What to work on:
1. Say whether each statement below agrees with the quercetin article, answering yes or no and quoting the words from the article that decide it.
(a) The Ebola tests on mice were carried out with the National Microbiology Laboratory in Winnipeg.
(b) The treatment has already completed clinical trials.
(c) Quercegen Pharmaceuticals is a Swiss drug manufacturer.
2. Using the quercetin article, answer these questions:
(a) In how many countries did the SARS epidemic infect patients?
(b) How many people had COVID-19 killed, according to the World Health Organization?
(c) How many publications carry Chrétien's name?
3. Return the passage of the quercetin article beginning with "Fifteen years ago, a" and continuing through "range of viruses.", copied word for word.

Document segment:

-=-=-

Fifteen years ago, a medical researcher named Michel Chrétien and his longtime collaborator Majambu Mbikay, a Congolese scientist, unhatched a theory in their Montreal laboratory. In the aftermath of the SARS epidemic that infected 8,000 patients in 26 countries, Chrétien and Mbikay, researchers at the Clinical Research Institute of Montreal (IRCM), began testing their idea that a derivative of quercetin, a plant compound known to help lower cholesterol and treat inflammatory disease—and common, at low doses, in over-the-counter medication—was a “broad spectrum” antiviral drug that could fight a range of viruses.
When an Ebola outbreak struck West Africa in 2014, the two scientists teamed up with the National Microbiology Laboratory in Winnipeg to test quercetin’s effectiveness on mice infected with Ebola—and found it effective even when administered only minutes before infection. It still needs to undergo clinical trials.
But when a new global health crisis erupted in Wuhan, China late last year, Chrétien and his team once again got to thinking. They believed the drug might work on COVID-19, which has infected nearly 80,000 people and killed 2,600, according to the World Health Organization. They knew a Swiss drug manufacturer, Quercegen Pharmaceuticals, could rapidly produce doses of the treatment in the hundreds of thousands.
The 84-year-old Chrétien was, for a time, the world’s seventh most cited scientist. His name runs atop more than 600 publications and he proudly affixes an Order of Canada pin to his lapel. His achievements rival those of his older brother Jean—an impressive claim given that particular sibling served as prime minister of Canada for a decade. Michel has almost certainly saved more lives in his time.

-=-=-

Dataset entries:
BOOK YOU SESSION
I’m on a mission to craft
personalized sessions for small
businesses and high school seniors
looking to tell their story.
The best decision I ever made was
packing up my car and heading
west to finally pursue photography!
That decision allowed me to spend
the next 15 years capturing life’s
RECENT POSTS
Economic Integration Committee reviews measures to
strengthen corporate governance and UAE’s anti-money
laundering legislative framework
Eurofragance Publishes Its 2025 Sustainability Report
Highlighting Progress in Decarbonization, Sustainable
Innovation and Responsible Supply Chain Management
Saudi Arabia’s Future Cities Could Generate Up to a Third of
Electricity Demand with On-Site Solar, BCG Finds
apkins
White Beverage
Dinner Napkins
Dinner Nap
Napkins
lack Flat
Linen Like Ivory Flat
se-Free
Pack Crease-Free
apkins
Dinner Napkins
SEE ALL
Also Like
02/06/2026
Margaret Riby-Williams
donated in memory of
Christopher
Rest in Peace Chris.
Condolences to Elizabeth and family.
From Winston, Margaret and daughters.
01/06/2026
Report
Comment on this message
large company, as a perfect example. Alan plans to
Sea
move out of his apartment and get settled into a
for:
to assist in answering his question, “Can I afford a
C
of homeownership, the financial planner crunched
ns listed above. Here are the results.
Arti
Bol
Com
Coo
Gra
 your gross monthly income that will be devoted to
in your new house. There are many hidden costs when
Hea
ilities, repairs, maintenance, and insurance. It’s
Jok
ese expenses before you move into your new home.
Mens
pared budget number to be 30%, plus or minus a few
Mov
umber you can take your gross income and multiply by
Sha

-=-=-

Problem solutions:
1.
(a) Yes: "the two scientists teamed up with the National Microbiology Laboratory in Winnipeg to test quercetin’s effectiveness on mice infected with Ebola"
(b) No: "It still needs to undergo clinical trials."
(c) Yes: "a Swiss drug manufacturer, Quercegen Pharmaceuticals"

2.
(a) 26 countries
(b) 2,600
(c) More than 600

3.
Fifteen years ago, a medical researcher named Michel Chrétien and his longtime collaborator Majambu Mbikay, a Congolese scientist, unhatched a theory in their Montreal laboratory. In the aftermath of the SARS epidemic that infected 8,000 patients in 26 countries, Chrétien and Mbikay, researchers at the Clinical Research Institute of Montreal (IRCM), began testing their idea that a derivative of quercetin, a plant compound known to help lower cholesterol and treat inflammatory disease—and common, at low doses, in over-the-counter medication—was a “broad spectrum” antiviral drug that could fight a range of viruses.